Insomma, in Normal People c’è una colonna sonora ricchissima e articolata. Ma in ogni suo sviluppo, lo scopo è il medesimo: raccontare in sinergia, e al contempo parallelamente, la stessa storia. La storia che Sally Rooney narra nel romanzo, e che con il resto della produzione narra anche sullo schermo. Nelle composizioni di Stephen Rennicks e nei brani non originali inseriti tra gli episodi noi leggiamo lo stesso romanzo ma scritto in una lingua diversa, tradotto secondo i segni della musica. Le declinazioni della trama si sviluppano sulla traccia audio attraverso i generi e l’ampio orizzonte della selezione: ambient, brani solo piano, il synth-pop, la dance, il folk e il cantautorato (soprattutto irlandese), l’elettronica, l’hip-hop, il minimalismo: sono gli ingranaggi per far funzionare questo canale, in autonomia e nel contesto della serie.

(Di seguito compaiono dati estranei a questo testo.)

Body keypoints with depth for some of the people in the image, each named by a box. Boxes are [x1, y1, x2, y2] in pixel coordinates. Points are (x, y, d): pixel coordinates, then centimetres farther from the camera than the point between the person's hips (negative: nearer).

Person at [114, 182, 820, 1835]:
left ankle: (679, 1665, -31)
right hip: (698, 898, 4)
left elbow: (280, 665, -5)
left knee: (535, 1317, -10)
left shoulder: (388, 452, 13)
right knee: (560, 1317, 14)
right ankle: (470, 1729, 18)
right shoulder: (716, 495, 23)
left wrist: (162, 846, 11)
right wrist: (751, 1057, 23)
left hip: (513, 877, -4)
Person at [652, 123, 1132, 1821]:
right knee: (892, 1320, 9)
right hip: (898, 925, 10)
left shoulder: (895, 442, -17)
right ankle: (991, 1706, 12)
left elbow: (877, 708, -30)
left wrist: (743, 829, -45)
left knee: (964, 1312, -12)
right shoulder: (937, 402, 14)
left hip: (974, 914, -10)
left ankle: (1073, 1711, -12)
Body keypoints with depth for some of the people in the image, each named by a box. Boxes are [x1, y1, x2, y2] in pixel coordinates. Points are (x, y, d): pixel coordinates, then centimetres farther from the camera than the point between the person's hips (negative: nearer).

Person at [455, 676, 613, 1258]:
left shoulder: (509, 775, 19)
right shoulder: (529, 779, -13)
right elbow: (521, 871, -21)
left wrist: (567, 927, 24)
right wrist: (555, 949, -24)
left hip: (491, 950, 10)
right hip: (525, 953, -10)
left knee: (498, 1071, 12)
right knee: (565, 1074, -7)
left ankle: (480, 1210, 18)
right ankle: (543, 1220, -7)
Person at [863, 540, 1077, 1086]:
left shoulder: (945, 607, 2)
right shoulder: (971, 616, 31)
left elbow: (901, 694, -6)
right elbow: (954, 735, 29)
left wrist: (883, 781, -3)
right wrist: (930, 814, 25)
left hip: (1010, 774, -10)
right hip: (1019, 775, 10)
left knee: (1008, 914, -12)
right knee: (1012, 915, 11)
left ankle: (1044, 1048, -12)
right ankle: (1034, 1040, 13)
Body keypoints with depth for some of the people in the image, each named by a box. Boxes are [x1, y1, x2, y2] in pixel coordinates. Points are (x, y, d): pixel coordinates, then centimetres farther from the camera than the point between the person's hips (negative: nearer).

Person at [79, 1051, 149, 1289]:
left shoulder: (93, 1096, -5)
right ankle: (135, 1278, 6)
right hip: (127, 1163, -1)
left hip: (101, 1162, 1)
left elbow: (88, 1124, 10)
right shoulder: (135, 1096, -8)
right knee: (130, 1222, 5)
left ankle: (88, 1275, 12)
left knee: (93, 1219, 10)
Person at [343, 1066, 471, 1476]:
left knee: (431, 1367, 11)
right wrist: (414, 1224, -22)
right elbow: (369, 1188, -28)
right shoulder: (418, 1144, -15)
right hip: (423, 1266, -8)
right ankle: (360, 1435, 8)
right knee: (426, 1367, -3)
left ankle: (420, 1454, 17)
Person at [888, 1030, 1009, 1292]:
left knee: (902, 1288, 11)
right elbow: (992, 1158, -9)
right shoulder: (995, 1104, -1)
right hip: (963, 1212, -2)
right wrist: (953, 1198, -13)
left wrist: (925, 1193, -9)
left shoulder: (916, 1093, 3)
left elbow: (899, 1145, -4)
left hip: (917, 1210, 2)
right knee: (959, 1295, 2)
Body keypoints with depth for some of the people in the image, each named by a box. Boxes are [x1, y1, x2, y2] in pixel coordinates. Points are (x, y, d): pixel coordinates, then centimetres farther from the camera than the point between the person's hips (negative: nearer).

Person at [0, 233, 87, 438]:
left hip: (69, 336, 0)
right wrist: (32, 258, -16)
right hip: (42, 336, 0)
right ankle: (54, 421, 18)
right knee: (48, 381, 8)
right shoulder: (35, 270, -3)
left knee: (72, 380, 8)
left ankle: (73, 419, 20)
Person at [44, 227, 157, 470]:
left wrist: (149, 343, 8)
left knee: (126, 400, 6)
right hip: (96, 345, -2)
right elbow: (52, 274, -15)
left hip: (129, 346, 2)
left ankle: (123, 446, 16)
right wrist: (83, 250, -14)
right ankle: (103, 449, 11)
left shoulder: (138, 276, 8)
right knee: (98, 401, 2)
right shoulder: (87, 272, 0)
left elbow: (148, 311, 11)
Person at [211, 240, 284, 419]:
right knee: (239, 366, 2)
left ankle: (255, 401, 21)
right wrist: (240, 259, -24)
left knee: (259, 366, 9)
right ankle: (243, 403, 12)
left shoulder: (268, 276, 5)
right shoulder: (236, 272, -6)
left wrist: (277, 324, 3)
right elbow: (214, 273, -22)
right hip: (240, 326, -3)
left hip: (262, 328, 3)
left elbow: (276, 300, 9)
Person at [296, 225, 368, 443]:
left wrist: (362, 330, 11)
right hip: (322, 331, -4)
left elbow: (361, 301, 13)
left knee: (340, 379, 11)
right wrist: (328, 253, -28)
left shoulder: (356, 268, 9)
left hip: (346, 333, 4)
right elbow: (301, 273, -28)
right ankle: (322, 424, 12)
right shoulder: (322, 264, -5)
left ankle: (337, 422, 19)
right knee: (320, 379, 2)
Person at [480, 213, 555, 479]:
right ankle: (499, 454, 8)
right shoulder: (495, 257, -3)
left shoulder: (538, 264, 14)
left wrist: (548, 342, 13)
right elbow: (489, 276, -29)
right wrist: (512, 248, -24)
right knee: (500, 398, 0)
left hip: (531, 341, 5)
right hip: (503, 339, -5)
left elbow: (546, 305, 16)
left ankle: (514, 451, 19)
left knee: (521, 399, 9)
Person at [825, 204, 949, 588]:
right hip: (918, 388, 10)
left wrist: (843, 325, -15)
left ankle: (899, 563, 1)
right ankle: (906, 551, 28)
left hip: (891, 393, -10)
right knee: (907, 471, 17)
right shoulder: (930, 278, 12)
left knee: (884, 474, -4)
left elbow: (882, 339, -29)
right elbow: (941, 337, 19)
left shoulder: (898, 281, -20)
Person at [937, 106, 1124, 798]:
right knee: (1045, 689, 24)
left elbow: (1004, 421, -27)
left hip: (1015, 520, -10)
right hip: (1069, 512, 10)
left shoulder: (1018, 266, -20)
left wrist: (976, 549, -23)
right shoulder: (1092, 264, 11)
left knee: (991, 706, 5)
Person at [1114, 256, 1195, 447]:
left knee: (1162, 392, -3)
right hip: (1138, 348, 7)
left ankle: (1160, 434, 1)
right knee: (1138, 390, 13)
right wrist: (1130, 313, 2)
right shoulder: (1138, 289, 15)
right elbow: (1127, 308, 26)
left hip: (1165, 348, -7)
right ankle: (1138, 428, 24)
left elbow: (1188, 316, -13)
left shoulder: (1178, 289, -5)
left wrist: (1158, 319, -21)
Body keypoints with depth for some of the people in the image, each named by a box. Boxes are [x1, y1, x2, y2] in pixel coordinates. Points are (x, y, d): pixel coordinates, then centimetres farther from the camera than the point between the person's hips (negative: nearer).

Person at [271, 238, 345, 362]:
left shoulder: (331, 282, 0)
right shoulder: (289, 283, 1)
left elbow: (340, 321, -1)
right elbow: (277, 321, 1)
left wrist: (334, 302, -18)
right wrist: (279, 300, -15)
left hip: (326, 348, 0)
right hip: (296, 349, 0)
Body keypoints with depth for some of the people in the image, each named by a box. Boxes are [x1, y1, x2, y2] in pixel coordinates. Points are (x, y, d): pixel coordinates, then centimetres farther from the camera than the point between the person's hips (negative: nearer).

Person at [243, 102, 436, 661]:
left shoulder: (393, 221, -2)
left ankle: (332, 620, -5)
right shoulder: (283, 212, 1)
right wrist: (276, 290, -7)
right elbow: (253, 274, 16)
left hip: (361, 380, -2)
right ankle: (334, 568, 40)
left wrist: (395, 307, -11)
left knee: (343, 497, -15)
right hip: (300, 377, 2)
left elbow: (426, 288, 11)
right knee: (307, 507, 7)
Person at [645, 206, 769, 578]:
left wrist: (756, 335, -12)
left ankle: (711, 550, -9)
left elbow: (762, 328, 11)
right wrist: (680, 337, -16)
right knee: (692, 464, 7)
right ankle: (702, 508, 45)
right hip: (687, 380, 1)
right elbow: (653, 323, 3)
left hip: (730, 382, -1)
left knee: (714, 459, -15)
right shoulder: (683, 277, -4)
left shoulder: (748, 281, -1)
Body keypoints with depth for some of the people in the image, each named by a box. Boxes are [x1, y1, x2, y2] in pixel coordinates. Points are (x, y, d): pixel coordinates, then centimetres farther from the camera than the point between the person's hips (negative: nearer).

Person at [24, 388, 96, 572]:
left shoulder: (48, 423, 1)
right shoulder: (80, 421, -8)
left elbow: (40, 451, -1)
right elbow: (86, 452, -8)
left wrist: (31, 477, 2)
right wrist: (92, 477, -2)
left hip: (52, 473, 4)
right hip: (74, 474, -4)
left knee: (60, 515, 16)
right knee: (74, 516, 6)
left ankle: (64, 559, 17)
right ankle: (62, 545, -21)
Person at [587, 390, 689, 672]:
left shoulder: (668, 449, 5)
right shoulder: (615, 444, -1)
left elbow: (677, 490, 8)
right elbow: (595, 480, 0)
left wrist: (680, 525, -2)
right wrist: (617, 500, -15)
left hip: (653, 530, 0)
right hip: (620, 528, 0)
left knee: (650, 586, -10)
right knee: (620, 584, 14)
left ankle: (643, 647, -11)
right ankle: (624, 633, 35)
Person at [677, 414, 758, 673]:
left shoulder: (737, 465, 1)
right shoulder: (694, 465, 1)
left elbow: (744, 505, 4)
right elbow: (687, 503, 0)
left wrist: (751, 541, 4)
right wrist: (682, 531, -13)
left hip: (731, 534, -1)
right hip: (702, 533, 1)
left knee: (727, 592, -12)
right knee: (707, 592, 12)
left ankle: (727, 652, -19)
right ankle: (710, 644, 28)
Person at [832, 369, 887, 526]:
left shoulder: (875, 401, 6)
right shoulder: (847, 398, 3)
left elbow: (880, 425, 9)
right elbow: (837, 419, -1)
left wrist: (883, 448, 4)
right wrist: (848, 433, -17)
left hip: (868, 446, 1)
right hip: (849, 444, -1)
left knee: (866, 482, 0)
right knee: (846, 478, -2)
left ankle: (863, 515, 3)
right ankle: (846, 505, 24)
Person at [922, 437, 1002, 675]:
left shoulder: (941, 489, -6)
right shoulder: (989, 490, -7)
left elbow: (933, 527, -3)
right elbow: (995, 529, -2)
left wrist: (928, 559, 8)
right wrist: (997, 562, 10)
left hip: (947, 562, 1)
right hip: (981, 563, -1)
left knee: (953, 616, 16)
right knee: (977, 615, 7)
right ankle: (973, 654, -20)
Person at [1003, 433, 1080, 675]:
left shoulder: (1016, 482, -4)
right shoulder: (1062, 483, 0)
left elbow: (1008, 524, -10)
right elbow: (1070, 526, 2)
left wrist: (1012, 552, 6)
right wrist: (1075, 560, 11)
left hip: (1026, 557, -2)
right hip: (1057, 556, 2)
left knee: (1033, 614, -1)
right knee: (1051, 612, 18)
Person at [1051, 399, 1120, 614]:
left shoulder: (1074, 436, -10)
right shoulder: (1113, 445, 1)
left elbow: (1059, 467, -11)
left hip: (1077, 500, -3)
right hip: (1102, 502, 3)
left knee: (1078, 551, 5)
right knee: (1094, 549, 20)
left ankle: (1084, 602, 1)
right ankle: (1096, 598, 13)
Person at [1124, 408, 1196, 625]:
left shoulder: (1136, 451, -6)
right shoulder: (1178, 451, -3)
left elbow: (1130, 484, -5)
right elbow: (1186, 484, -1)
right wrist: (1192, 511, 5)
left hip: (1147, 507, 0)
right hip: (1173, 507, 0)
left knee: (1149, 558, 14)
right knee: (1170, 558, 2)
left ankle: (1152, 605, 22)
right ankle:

La colonna sonora di Normal People non è solo un semplice decorativo della serie tv, è anche un racconto parallelo; è l’altra corsia della strada, quella che va nello stesso senso della parte visivo/narrativa ed è da essa separata solo dalla striscia tratteggiata: ogni trapasso è quindi consentito, ma c’è un segno di confine. Questo per dire che Normal People è una storia che può anche essere ascoltata, sa parlare al suo pubblico privilegiato anche attraverso la musica. Ed eccola qui nella sua totalità, la soundtrack ufficiale pubblicata dalla Element Pictures, che comprende sia la OST di Rennicks che i brani non originali.

Buon ascolto, buona visione, buona lettura. Quello che preferite, insomma.

P.S.: oltre all’album della original score e alla playlist della soundtrack che trovate linkati qui sopra, potete anche ascoltare la Normal People Official Playlist creata da Spotify, che comprende tutte le canzoni senza le composizioni di Rennicks. Pubblicate da Hulu, invece, sono due playlist intitolate Normal People: Connell’s Playlist e Normal People: Marianne’s Playlist, nelle quali ci sono brani scelti rispettivamente da Paul Mescal e Daisy Edgar-Jones, insieme ai supervisori Maggie Phillips e Julliet Martin, che hanno lo scopo di approfondire i due protagonisti.